SOURCE MATERIAL:
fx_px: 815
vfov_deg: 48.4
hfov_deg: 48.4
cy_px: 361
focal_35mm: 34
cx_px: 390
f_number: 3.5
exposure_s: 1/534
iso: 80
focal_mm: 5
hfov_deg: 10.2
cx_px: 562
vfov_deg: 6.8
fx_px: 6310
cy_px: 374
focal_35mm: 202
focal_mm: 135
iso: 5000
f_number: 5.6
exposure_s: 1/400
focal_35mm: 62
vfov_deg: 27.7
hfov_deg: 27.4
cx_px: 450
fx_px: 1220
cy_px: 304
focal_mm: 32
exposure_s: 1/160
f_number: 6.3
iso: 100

* * *

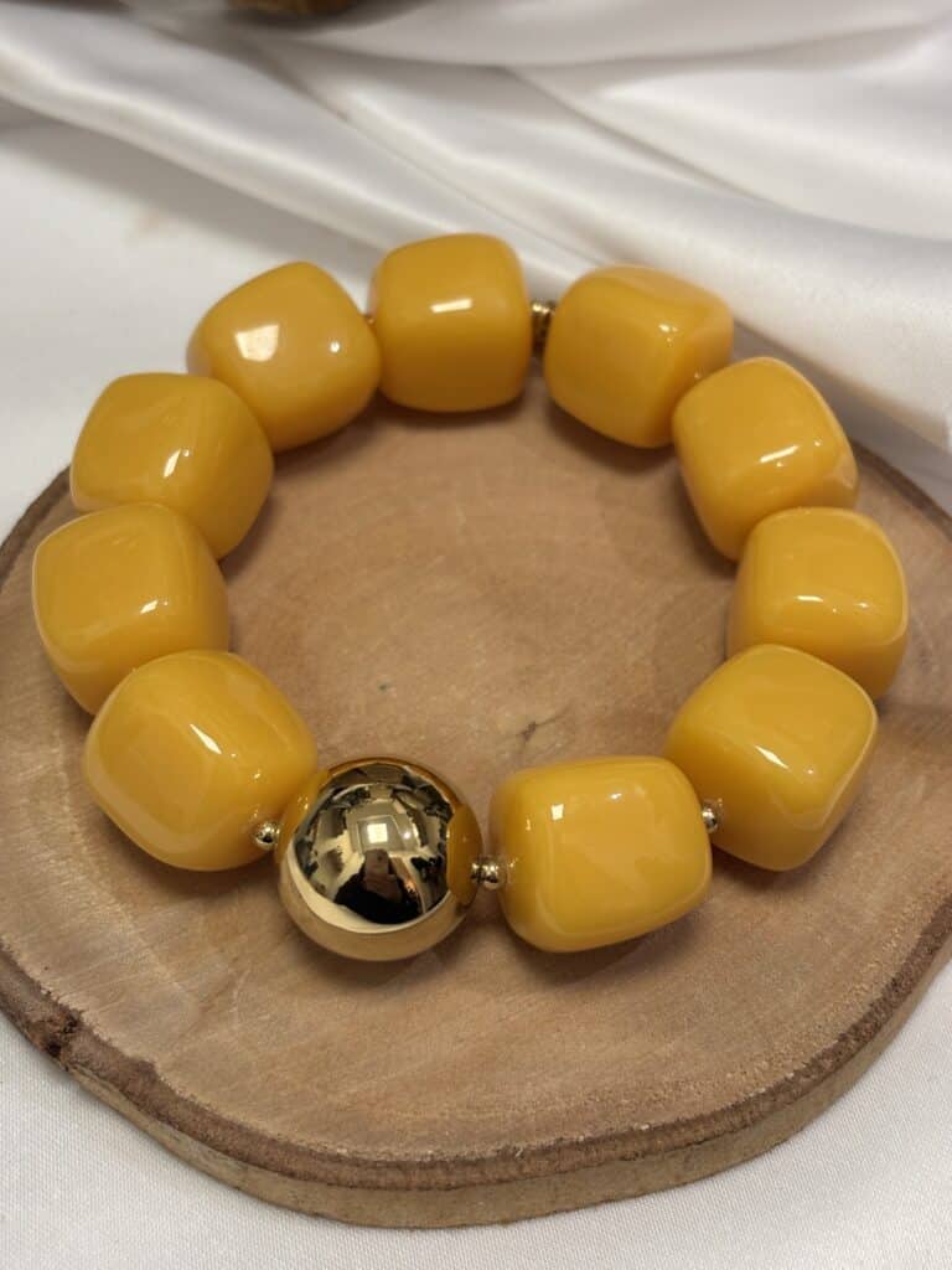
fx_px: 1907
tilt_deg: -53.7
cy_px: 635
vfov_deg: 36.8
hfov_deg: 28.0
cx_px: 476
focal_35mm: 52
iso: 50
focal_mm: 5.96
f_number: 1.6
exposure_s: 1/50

WORK TASK: Quote the data above from the line containing "hfov_deg: 28.0" to the line containing "exposure_s: 1/50", inclusive, and stop.

EXERCISE ANSWER:
hfov_deg: 28.0
cx_px: 476
focal_35mm: 52
iso: 50
focal_mm: 5.96
f_number: 1.6
exposure_s: 1/50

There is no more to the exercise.